Items listed in a dataset
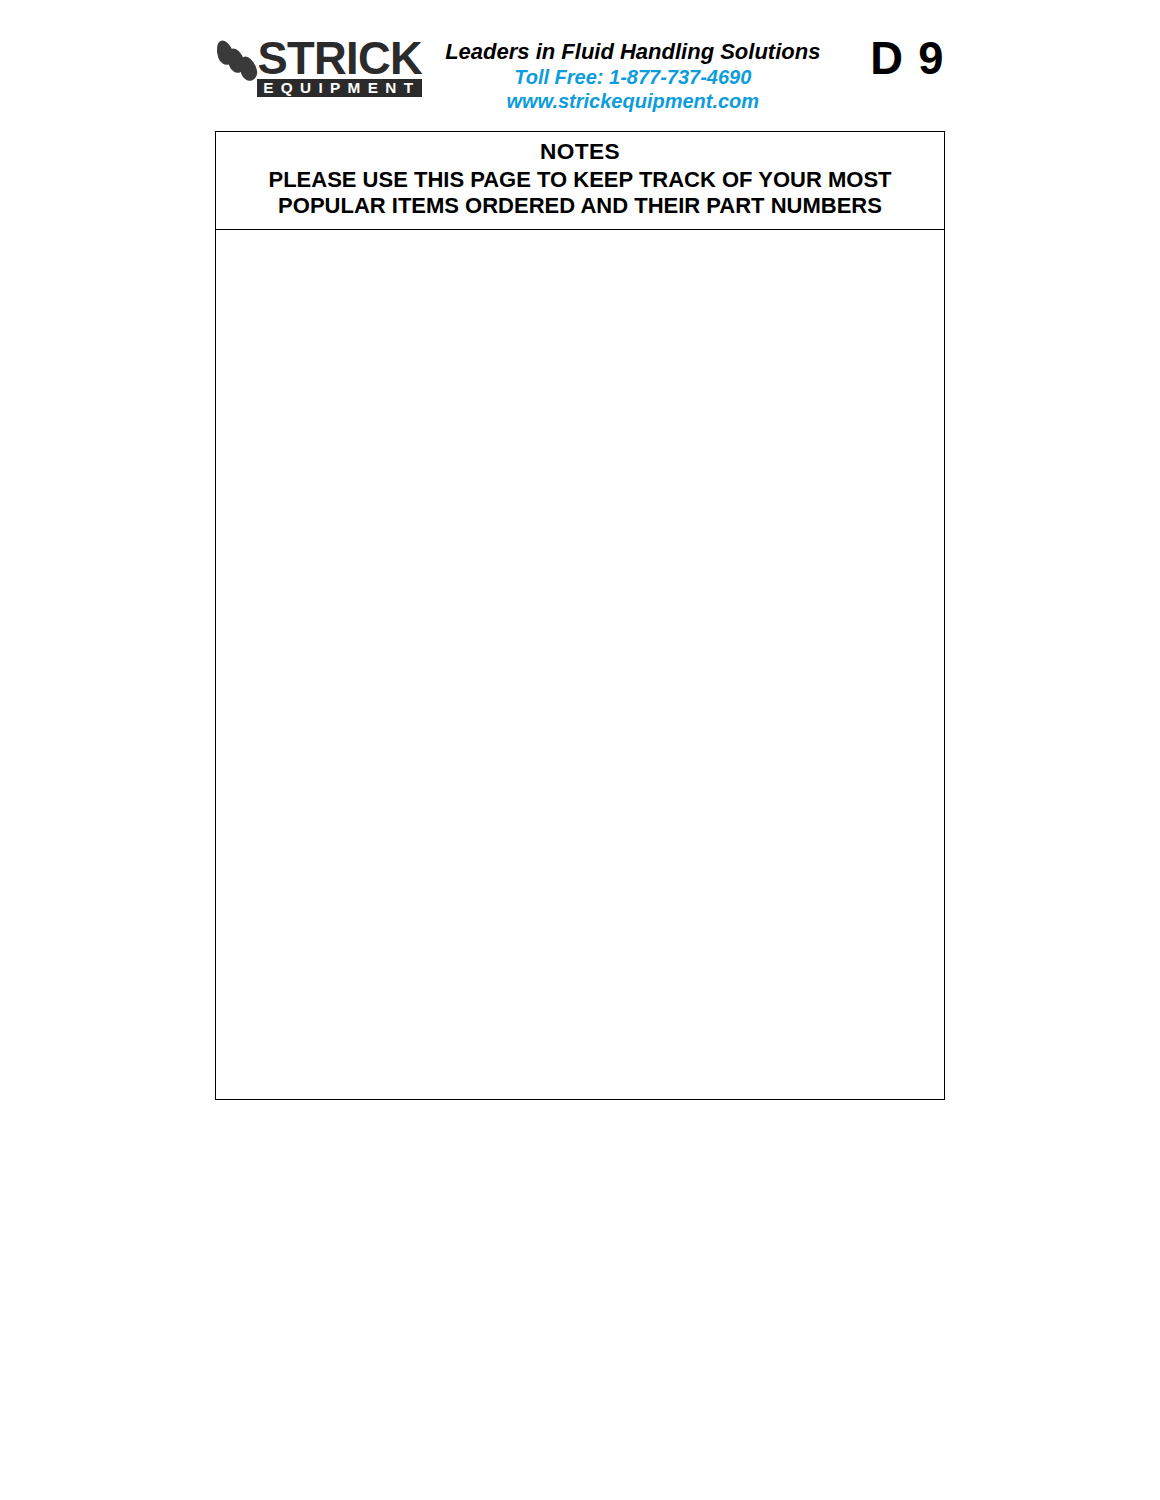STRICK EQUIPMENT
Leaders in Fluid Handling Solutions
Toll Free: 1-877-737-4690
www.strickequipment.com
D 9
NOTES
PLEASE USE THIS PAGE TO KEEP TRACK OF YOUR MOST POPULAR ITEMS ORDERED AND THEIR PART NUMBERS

▶ _ABOUT THIS TASK_: Your copy should match the records word for word, with the pictures removed.

▶ _WRITTEN REPLY_:
STRICK EQUIPMENT
Leaders in Fluid Handling Solutions
Toll Free: 1-877-737-4690
www.strickequipment.com
D 9
NOTES
PLEASE USE THIS PAGE TO KEEP TRACK OF YOUR MOST POPULAR ITEMS ORDERED AND THEIR PART NUMBERS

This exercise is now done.